The NPR journalist, podcast host, and author first made waves with Bored and Brilliant, a book that explored how constant connectivity was quietly eroding our mental health, creativity, and capacity for deep thought. It resonated with anyone who has ever felt drained after a day of doom-scrolling or back-to-back video calls.
Now, Zomorodi is back with her follow-up: Body Electric — and this time, she's going further. The book examines how technology is affecting us not just cognitively, but physically.
What Is 'Body Electric' About?
Body Electric is a collaboration between NPR and Columbia University Medical Center, lending it both journalistic rigour and serious scientific credibility.
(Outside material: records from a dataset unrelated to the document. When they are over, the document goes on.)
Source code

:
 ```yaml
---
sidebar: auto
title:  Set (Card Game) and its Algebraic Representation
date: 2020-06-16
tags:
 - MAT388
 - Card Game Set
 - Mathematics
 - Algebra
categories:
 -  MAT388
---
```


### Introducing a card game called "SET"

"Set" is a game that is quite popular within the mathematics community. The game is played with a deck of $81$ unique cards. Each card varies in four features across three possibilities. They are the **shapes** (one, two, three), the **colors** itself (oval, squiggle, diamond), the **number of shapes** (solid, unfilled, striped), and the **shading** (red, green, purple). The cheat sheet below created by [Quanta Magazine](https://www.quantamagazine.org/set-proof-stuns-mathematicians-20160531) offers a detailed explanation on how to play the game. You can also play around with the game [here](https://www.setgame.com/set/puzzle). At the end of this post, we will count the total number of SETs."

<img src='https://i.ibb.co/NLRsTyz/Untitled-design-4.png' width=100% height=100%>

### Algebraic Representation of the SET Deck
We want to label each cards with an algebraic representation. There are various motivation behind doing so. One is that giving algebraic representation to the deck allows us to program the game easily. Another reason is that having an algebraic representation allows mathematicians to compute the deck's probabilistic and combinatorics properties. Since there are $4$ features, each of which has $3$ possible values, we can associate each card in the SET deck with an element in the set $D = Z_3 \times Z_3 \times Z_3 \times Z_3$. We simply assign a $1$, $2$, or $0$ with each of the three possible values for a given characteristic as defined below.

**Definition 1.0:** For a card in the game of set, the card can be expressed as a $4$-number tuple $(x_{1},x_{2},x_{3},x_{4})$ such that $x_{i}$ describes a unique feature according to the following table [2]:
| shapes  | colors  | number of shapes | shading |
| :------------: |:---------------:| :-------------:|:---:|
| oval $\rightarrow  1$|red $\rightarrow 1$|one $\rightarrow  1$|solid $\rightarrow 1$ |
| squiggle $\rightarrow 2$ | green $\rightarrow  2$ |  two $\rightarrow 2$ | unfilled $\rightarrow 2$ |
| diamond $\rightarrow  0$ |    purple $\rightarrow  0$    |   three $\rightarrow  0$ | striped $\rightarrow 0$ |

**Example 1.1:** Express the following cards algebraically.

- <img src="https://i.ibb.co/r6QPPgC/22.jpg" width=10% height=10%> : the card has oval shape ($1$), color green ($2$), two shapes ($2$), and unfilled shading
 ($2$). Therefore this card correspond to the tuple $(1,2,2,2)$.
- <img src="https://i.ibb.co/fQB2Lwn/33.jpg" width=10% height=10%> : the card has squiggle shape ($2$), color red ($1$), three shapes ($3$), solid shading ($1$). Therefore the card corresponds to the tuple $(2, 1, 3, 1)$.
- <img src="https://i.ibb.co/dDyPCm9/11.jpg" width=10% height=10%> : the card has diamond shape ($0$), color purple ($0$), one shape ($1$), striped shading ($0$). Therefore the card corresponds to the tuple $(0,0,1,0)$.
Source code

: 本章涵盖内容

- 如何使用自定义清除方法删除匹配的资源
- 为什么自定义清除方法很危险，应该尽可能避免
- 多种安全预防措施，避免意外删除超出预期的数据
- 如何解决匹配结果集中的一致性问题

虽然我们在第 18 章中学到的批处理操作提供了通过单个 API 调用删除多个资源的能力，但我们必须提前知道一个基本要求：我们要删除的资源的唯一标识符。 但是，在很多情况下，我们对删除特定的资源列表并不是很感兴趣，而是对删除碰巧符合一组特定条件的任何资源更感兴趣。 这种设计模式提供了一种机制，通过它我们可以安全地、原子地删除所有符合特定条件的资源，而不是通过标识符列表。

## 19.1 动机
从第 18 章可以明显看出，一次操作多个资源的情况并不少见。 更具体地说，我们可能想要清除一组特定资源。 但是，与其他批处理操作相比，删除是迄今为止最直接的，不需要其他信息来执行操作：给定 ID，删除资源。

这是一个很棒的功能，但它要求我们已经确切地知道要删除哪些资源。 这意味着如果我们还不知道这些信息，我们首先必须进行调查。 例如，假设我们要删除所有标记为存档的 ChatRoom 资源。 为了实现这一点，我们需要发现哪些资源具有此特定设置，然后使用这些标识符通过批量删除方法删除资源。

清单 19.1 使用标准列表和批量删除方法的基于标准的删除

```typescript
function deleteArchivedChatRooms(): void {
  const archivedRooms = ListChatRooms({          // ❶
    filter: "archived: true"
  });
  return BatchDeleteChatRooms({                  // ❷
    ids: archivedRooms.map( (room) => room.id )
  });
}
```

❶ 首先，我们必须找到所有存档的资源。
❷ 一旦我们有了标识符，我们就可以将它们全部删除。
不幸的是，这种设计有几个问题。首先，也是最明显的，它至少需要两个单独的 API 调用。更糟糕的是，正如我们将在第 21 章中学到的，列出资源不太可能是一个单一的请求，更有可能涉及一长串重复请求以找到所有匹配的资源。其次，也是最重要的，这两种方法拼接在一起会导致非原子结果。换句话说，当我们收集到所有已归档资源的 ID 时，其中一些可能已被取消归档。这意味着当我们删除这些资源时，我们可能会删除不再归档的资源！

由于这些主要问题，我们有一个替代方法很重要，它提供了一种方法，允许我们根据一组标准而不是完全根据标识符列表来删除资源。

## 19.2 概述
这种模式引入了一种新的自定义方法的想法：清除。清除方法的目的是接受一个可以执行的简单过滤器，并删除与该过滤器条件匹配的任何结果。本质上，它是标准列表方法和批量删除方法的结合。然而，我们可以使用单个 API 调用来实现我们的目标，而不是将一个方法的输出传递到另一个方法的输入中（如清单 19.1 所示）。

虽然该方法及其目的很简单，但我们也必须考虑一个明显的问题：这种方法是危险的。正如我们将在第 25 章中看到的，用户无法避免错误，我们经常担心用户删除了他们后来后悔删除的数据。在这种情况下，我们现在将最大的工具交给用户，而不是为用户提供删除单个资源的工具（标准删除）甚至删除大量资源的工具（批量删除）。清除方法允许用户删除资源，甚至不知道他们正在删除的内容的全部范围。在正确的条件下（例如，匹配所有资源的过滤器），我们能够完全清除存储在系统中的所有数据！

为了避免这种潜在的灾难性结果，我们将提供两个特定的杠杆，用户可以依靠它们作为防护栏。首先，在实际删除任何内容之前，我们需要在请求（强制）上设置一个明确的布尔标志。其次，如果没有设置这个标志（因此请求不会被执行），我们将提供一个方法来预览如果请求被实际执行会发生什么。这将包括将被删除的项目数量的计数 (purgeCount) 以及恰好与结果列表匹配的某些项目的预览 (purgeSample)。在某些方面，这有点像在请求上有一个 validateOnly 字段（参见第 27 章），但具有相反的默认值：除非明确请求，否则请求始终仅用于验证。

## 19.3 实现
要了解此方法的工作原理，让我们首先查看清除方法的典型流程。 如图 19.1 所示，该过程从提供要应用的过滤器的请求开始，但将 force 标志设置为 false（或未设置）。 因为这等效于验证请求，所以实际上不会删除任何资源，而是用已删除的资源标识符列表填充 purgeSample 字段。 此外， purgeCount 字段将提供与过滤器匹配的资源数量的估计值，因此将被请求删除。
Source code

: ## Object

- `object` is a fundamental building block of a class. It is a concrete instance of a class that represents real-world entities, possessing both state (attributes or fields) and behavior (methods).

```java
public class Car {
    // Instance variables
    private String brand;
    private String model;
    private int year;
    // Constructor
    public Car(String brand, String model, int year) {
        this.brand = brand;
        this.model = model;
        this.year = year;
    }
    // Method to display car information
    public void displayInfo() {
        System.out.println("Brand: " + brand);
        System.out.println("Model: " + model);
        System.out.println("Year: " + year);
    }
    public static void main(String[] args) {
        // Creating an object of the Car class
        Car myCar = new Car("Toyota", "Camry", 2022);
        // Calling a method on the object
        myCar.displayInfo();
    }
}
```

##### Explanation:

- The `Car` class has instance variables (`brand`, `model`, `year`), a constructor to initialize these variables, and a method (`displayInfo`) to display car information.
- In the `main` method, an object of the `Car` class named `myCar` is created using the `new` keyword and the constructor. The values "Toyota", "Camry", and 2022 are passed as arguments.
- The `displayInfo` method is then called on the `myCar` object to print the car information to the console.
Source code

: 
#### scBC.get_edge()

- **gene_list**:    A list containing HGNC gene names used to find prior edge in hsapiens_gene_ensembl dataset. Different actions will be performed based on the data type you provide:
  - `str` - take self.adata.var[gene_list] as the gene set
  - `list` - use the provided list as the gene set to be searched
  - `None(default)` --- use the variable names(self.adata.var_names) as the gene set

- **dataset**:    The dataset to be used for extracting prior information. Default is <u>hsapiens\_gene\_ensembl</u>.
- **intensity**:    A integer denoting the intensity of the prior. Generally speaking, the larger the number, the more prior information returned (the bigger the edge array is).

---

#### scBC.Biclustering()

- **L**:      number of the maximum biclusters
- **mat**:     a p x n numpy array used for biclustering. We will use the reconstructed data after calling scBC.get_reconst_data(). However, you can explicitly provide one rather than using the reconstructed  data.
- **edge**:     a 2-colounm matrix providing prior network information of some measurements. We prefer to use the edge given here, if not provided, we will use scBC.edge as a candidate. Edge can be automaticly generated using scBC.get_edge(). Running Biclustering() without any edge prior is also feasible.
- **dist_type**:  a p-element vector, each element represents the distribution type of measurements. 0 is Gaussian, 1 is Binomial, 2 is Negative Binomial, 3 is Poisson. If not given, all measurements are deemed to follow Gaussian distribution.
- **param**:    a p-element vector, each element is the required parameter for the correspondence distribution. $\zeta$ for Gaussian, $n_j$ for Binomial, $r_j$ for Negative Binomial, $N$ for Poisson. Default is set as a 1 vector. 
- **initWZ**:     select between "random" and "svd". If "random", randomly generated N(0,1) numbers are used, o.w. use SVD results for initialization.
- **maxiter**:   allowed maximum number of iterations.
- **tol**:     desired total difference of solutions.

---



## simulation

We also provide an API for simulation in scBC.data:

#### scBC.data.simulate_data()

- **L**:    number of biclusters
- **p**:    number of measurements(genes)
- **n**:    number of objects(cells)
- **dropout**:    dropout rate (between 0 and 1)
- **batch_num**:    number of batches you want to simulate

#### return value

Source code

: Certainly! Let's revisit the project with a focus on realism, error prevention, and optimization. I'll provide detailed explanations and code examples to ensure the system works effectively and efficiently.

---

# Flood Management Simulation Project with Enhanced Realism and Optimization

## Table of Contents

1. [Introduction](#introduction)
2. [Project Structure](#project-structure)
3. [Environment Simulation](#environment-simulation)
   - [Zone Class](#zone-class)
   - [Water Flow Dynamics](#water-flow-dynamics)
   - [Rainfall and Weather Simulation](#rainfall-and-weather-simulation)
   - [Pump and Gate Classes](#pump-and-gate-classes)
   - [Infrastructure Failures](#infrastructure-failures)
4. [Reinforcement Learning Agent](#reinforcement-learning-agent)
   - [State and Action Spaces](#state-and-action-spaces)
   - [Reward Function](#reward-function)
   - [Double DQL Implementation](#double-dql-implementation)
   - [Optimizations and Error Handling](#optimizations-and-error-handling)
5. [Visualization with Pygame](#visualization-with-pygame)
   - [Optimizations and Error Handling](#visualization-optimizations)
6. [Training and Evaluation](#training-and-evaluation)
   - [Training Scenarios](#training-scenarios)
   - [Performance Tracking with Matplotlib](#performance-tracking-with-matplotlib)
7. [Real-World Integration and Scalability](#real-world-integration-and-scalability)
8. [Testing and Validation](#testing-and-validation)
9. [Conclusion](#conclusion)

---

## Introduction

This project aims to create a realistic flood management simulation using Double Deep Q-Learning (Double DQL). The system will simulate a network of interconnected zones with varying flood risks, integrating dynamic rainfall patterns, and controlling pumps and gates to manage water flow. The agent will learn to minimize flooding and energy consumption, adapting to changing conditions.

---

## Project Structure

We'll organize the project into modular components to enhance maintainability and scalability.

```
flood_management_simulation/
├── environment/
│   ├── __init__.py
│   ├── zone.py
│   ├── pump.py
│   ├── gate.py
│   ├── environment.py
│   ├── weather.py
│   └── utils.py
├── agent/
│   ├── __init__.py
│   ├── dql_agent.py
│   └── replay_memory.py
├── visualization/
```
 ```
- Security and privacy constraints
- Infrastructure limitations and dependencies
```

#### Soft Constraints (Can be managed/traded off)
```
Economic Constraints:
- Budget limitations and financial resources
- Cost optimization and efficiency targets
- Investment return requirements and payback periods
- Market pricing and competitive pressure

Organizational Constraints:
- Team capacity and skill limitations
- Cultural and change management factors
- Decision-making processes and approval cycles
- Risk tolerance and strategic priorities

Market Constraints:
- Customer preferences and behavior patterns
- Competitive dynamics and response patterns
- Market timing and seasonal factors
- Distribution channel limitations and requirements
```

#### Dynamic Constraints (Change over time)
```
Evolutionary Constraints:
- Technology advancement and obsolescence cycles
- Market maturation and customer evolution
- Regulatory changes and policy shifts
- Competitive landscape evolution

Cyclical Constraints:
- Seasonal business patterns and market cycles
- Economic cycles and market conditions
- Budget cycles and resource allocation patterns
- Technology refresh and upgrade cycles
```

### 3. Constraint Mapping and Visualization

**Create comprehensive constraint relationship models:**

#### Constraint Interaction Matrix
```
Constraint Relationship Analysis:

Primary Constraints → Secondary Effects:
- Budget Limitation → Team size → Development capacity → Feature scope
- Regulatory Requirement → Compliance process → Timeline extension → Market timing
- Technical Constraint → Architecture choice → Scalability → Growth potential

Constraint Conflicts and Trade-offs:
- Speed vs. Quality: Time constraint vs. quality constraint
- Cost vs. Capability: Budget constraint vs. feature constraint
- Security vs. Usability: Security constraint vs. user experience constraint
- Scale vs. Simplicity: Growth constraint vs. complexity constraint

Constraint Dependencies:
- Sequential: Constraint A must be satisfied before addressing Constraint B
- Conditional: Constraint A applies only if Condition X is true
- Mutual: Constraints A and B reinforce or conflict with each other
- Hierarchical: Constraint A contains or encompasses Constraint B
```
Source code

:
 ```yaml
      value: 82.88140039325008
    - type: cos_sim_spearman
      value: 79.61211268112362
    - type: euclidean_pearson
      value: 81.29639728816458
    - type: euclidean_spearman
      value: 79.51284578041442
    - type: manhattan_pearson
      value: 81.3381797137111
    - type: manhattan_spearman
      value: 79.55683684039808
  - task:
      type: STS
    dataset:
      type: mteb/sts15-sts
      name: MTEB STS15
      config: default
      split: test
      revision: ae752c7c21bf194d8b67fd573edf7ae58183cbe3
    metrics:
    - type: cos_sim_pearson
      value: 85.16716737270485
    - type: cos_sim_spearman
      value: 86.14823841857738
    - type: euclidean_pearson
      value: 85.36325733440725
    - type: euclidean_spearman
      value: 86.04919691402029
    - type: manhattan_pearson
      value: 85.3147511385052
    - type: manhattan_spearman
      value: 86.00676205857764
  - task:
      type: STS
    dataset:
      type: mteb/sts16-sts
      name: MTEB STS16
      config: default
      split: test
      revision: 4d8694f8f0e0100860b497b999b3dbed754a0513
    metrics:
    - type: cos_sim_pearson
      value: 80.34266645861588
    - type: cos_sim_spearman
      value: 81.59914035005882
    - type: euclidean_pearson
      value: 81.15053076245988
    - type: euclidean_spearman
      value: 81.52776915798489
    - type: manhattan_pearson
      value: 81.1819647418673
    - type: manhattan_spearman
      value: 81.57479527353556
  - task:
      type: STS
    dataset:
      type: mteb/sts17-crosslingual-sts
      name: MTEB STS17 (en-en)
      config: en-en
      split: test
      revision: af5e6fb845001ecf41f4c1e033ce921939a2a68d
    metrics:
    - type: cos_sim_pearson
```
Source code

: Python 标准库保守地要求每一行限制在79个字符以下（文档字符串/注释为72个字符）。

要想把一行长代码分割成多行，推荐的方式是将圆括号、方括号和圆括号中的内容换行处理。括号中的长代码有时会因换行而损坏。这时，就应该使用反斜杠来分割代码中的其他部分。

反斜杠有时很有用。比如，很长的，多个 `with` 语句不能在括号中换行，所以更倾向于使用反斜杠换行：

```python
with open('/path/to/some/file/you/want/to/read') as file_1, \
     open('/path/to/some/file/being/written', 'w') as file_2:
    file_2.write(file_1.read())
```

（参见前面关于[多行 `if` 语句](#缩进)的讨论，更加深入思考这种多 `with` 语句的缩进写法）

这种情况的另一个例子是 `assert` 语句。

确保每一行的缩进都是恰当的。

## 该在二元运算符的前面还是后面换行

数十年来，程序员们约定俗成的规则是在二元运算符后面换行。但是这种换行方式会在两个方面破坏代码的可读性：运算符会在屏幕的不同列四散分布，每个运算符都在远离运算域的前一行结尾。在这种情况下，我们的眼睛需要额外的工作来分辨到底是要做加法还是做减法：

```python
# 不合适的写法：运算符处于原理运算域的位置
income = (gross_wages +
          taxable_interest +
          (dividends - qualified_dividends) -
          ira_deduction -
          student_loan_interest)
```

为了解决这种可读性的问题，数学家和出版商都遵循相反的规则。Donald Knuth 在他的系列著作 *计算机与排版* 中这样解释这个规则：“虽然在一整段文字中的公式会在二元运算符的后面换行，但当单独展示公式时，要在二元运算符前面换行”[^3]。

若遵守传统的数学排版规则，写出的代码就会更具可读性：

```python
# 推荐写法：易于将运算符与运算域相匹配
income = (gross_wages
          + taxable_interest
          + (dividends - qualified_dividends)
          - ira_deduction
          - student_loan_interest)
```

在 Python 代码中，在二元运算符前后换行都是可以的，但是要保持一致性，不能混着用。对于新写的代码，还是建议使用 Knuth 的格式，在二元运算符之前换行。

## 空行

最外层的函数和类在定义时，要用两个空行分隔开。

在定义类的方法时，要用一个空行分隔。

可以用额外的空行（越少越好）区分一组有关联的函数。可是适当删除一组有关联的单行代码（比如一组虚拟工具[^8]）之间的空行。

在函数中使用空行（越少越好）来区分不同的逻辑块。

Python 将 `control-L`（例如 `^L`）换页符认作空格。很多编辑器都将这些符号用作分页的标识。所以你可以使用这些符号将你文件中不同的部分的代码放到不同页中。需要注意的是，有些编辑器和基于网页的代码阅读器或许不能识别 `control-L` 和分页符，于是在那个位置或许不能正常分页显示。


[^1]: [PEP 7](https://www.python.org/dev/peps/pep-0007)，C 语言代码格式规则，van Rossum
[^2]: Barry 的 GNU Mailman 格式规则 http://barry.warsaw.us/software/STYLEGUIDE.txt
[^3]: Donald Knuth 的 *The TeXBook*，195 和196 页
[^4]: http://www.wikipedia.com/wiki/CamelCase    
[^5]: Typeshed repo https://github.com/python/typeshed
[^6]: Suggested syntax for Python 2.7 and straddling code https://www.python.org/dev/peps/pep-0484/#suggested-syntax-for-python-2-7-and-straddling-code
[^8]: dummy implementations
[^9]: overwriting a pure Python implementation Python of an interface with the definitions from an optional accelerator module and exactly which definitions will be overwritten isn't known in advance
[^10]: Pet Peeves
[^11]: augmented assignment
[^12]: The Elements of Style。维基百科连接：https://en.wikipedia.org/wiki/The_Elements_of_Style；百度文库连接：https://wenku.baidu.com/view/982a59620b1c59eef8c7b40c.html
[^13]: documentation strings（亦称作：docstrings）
Where Bored and Brilliant focused on the brain, Body Electric zooms out to ask a broader, more urgent question: what is all of this screen time, constant notification, and digital stimulation doing to our actual bodies?
From posture and sleep to stress hormones and nervous system responses, the book maps out the growing body of research connecting our tech habits to measurable physical consequences. It's not a luddite manifesto — Zomorodi is too nuanced a thinker for that. Instead, it's an evidence-based look at trade-offs most of us never consciously agreed to.
A Journalist Who Walks the Walk
Zomorodi's credibility on this topic isn't just academic. She built her reputation hosting WNYC's Note to Self, a podcast that tackled the human side of tech culture before that conversation was mainstream. She went on to host NPR's TED Radio Hour, bringing big ideas to millions of listeners.
Both of her books grew organically out of that podcasting work — out of conversations with scientists, designers, physicians, and everyday people grappling with the same contradictions. She's the rare writer who can make research feel personal and policy feel urgent without sacrificing either.
Why This Conversation Matters Now
The timing of Body Electric feels deliberate. As generative AI tools become embedded in daily work and life, and as average daily screen time continues to climb, the physical costs of digital living are only growing harder to ignore. Repetitive strain injuries, disrupted circadian rhythms, sedentary behaviour, chronic stress — these aren't abstract risks anymore.
Zomorodi's approach is to arm readers with information rather than anxiety. Like its predecessor, Body Electric is worth reading not as a scare story, but as a practical reckoning with habits most of us have adopted by default rather than by design.
If Bored and Brilliant made you reconsider your relationship with your phone, Body Electric might make you reconsider what that phone is doing to the rest of you.